How does this effect what it means to be “iconic”? Is anything “iconic” anymore? 9/11 puts the concept of “iconic” into question, since 9/11 was a recent moment in history that transformed the world in countless ways. While reading No Caption Needed, I kept thinking of the “Falling Man” image (below). I have always had a difficult time looking at the image. In fact, the immediate emotional response is that of nausea and vertigo. The image captures a moment of complete loss. An inescapable fall into nothingness. No Hollywood ending. The jumper could not escape the fire in the tower and was forced to make a terrible decision. The “Falling Man” invokes terror and pathos in those who view it or perhaps macabre glee, but in any case, affect is generated and will do so because this photo is digitally rendered – available for all to view at will. Perhaps authenticity comes into question when something is seen so many times that the viewer is desensitized to its effect.
Yet, the “Falling Man” seems to still have an effect. The image also functions as a symbol of national loss; therefore, it functions for nationalistic purposes. This, according to Hariman and Lucaites, is crucial in the definition of “iconic”: its function for political gain (18).

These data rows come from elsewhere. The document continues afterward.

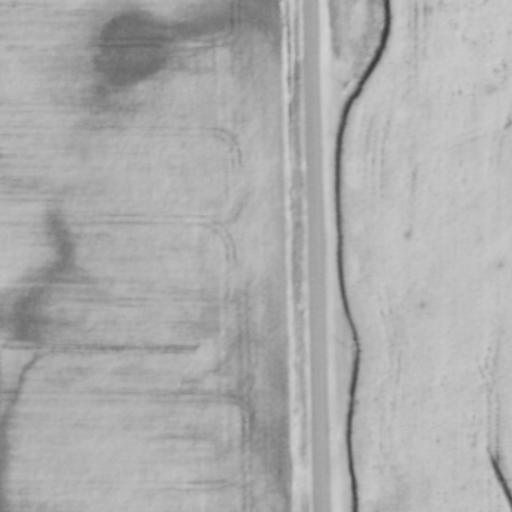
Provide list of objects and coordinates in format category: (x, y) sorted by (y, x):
road: (317, 256)
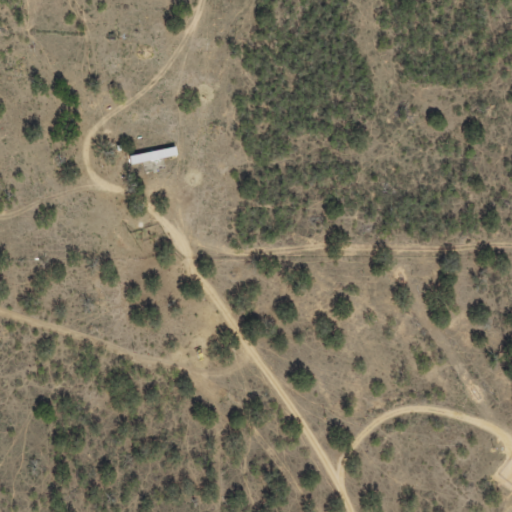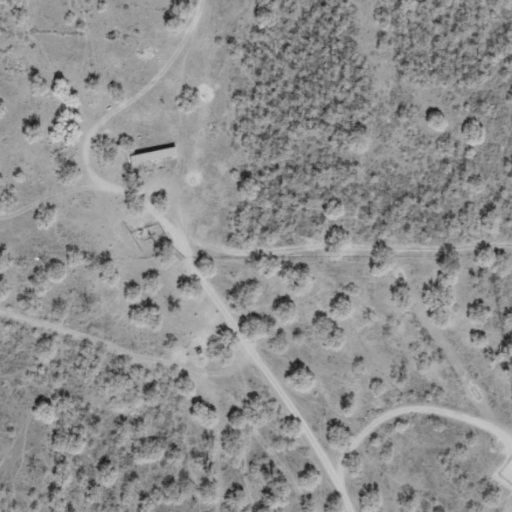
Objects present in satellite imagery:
building: (154, 157)
road: (253, 349)
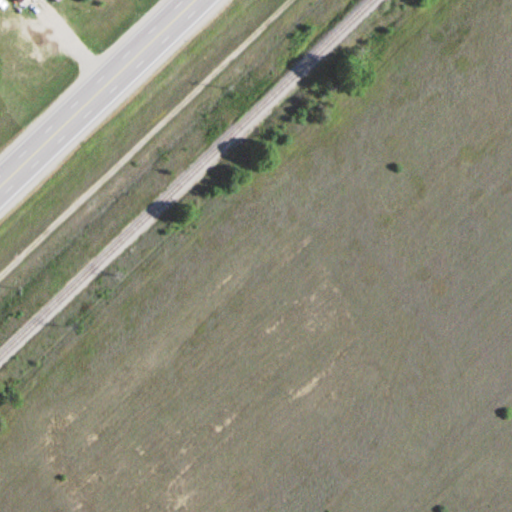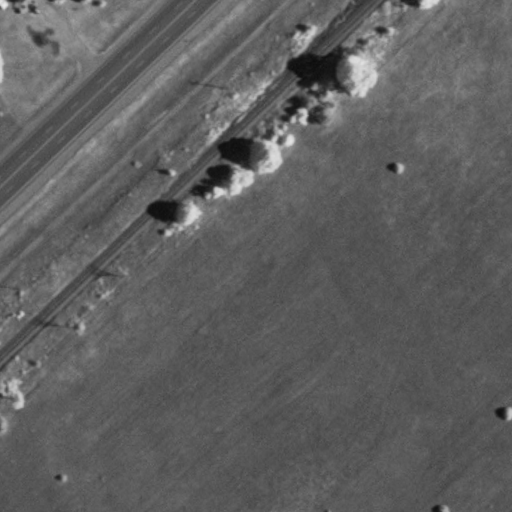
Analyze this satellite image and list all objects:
building: (55, 0)
building: (20, 1)
road: (96, 92)
road: (145, 141)
railway: (187, 181)
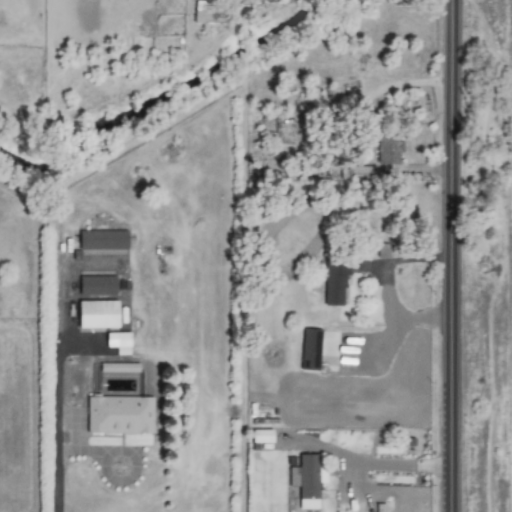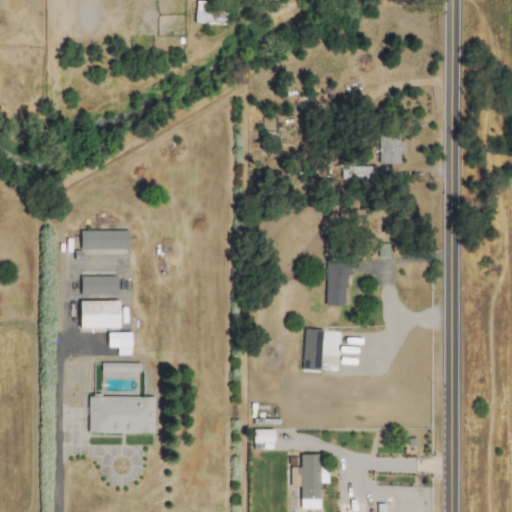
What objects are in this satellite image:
building: (205, 13)
road: (359, 94)
building: (387, 149)
building: (358, 172)
building: (102, 239)
road: (448, 255)
building: (334, 282)
building: (96, 285)
road: (383, 285)
building: (96, 313)
building: (117, 341)
building: (317, 351)
road: (53, 392)
building: (118, 414)
building: (260, 435)
road: (384, 462)
building: (306, 479)
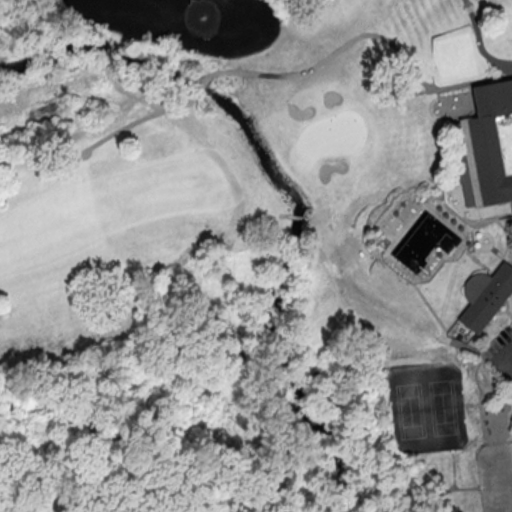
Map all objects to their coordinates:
building: (491, 142)
river: (291, 191)
park: (259, 242)
building: (486, 296)
road: (504, 362)
park: (425, 409)
park: (495, 479)
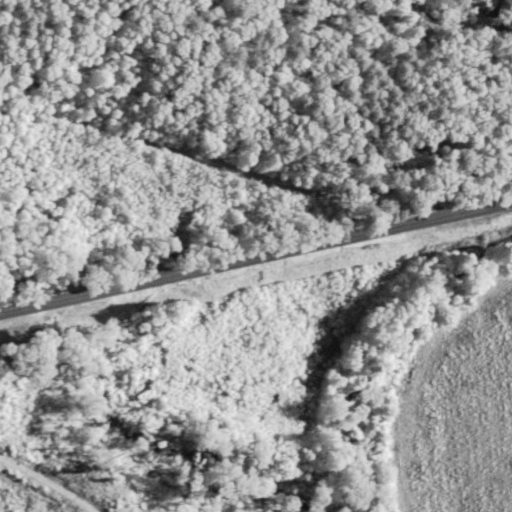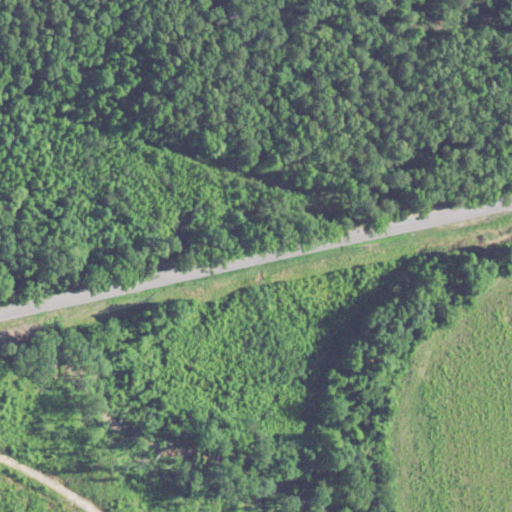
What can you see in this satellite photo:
road: (255, 253)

So, is it “iconic”? Somewhat. The digital age, especially the advances in digital technology that were to follow 9/11, has allowed for mass circulation of images and video. The “Falling Man” has become an iconic image, perhaps the first and last one, of the digital age. Yet, it also remains among the company of many digitally circulated images and video which have been diluted of their meaning. They are viewed by so many that it eventually becomes difficult to tell where and when this photo was taken. Perhaps the image represents the subversion of political meaning. The photo/video of the “Falling Man” transcends beyond a political purpose nowadays. It cannot function to support a particular party, nation, or ideology. The image transcends its iconic potential, since it deals with complete loss. It deals with death. In this way it is similar to the Kent State image. Both situations show tragedy. In the Kent State photograph, this tragedy functioned to ignite opposition to the Nixon government, the war in Vietnam, and the invasion of Cambodia. The “Falling Man” was used to justify the invasion of Iraq in 2001; however, in 2012, the image is reluctant to show the support of any violence. It is a still frame of potential devastation. What happened to the “Falling Man” is not known. The “Falling Man” does not bestow a nationalistic identity, even though it brings together a nation in trauma. Due to its mass circulation – a symptom alone of how fascinating, yet ubiquitous, the image is – the “Falling Man” is an image of an uncertain fate, which America faced at the time and still faces. Perhaps an uncertain identity is the new identity of the digital age.